• _WHAT TO WORK ON_:
Reproduce every line of the records below verbatim, omitting the pictures.

• _RECORDS SUPPLIED_:
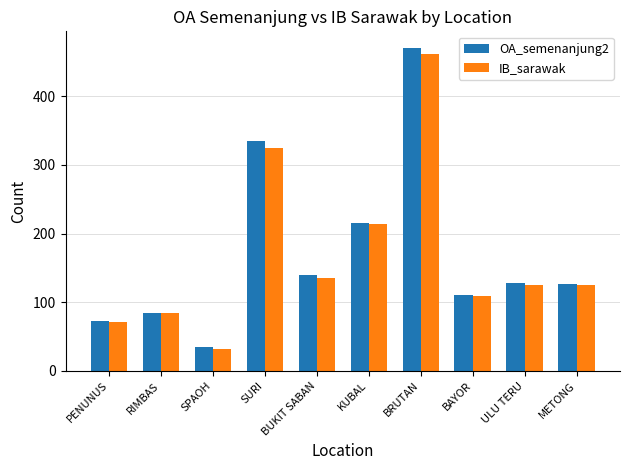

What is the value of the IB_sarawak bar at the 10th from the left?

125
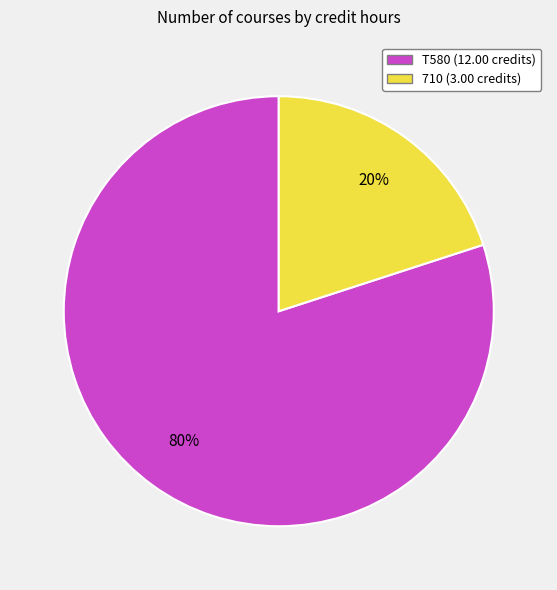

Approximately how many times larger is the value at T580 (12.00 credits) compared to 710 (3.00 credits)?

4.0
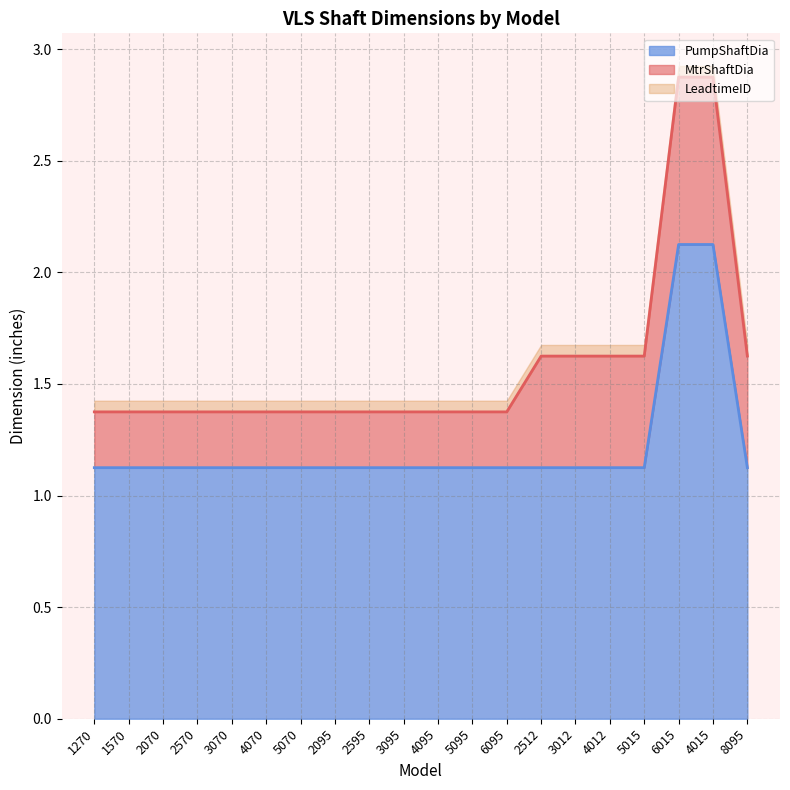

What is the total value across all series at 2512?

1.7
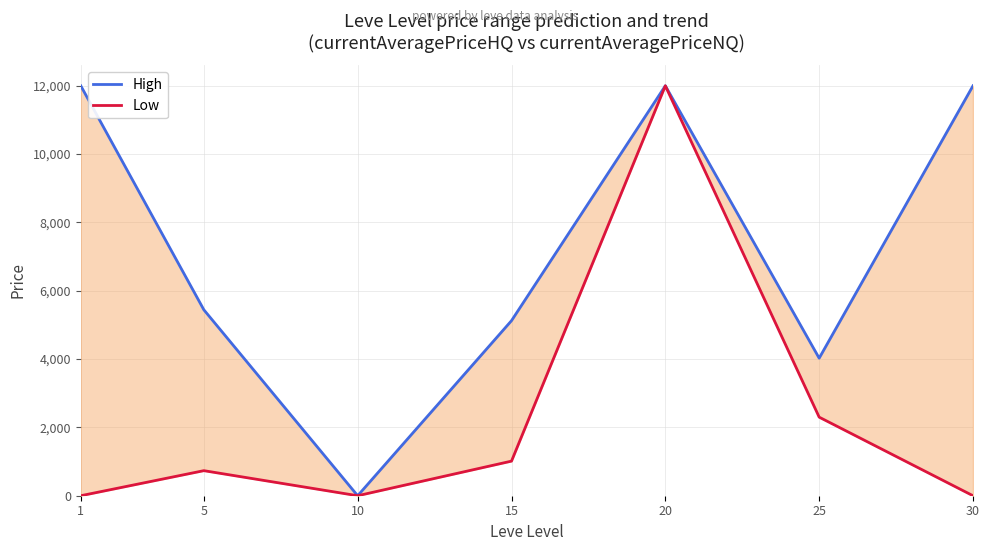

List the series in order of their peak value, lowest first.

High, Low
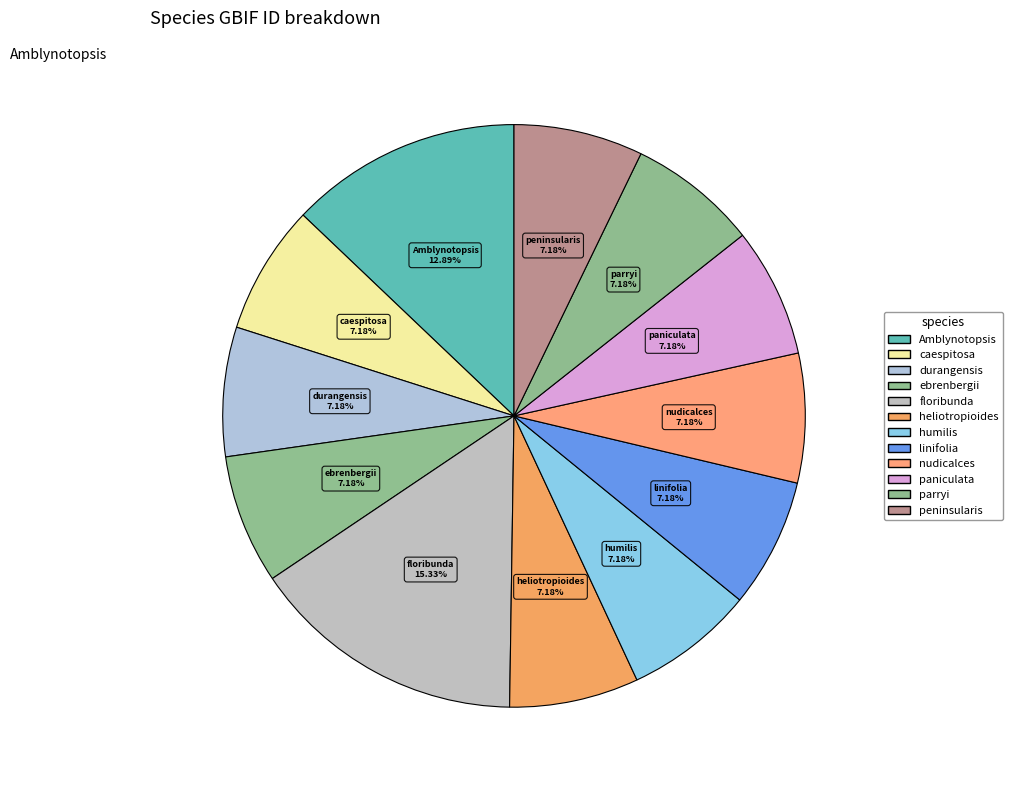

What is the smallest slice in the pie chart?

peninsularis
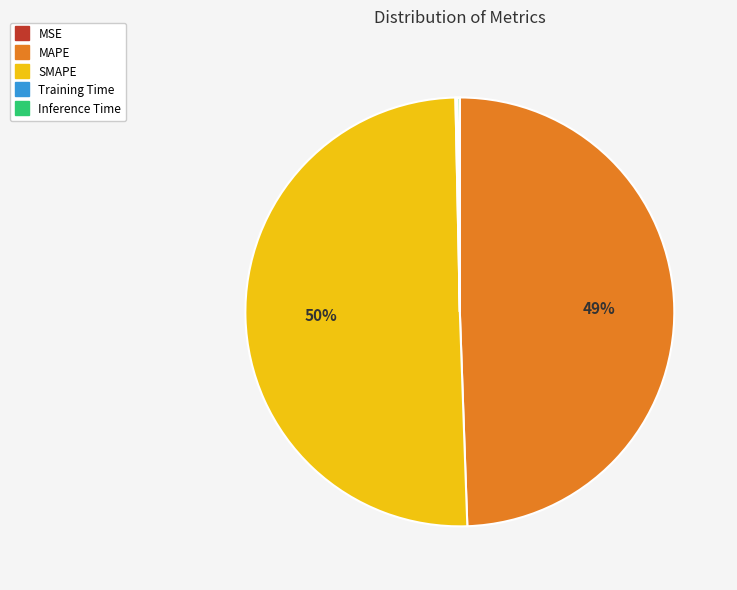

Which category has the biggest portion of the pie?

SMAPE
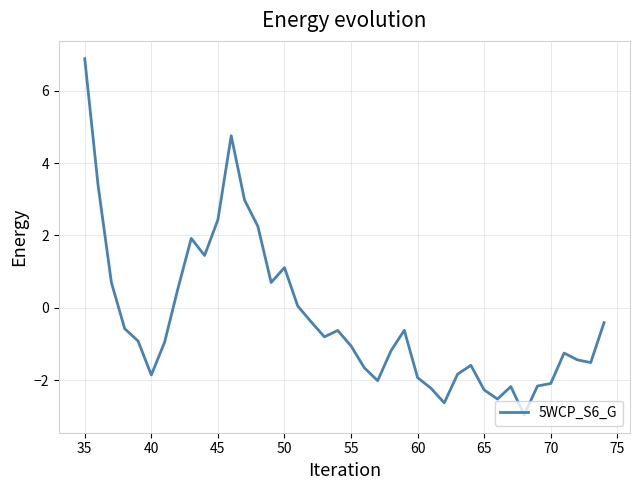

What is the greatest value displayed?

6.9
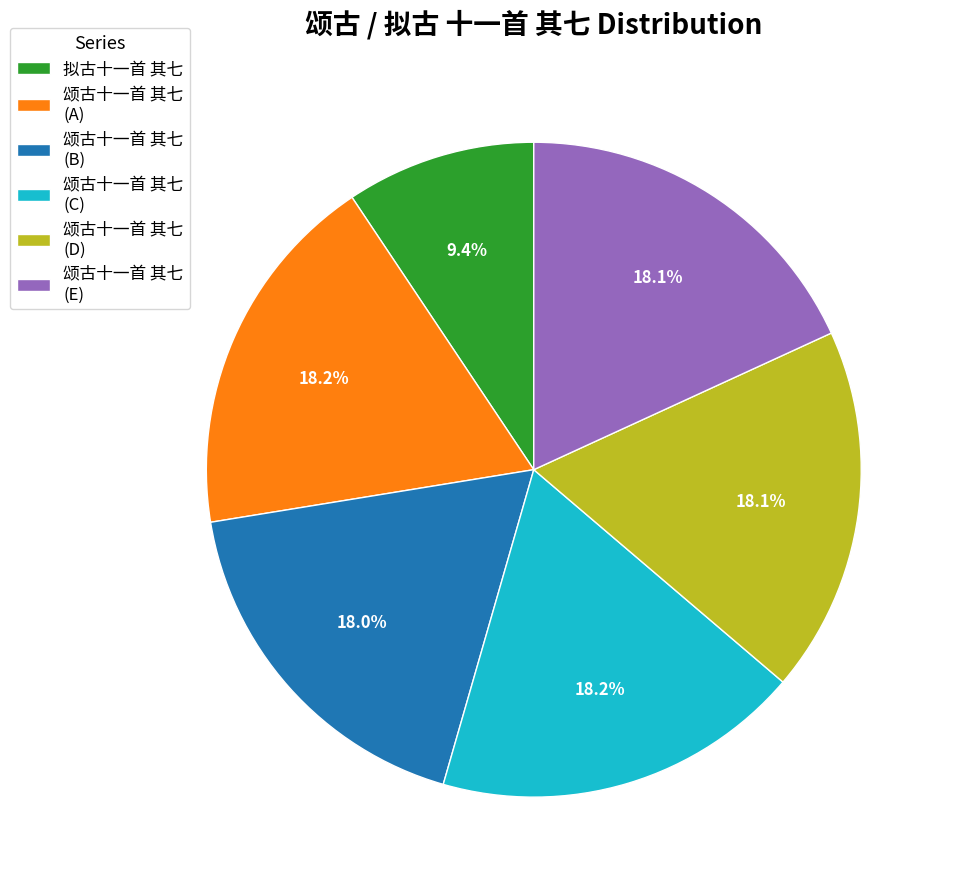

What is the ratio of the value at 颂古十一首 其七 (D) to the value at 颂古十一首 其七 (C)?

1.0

• _ANSWER BELOW_:
What is the value of the IB_sarawak bar at the 10th from the left?

125

Approximately how many times larger is the value at T580 (12.00 credits) compared to 710 (3.00 credits)?

4.0

What is the total value across all series at 2512?

1.7

List the series in order of their peak value, lowest first.

High, Low

What is the smallest slice in the pie chart?

peninsularis

Which category has the biggest portion of the pie?

SMAPE

What is the greatest value displayed?

6.9

What is the ratio of the value at 颂古十一首 其七 (D) to the value at 颂古十一首 其七 (C)?

1.0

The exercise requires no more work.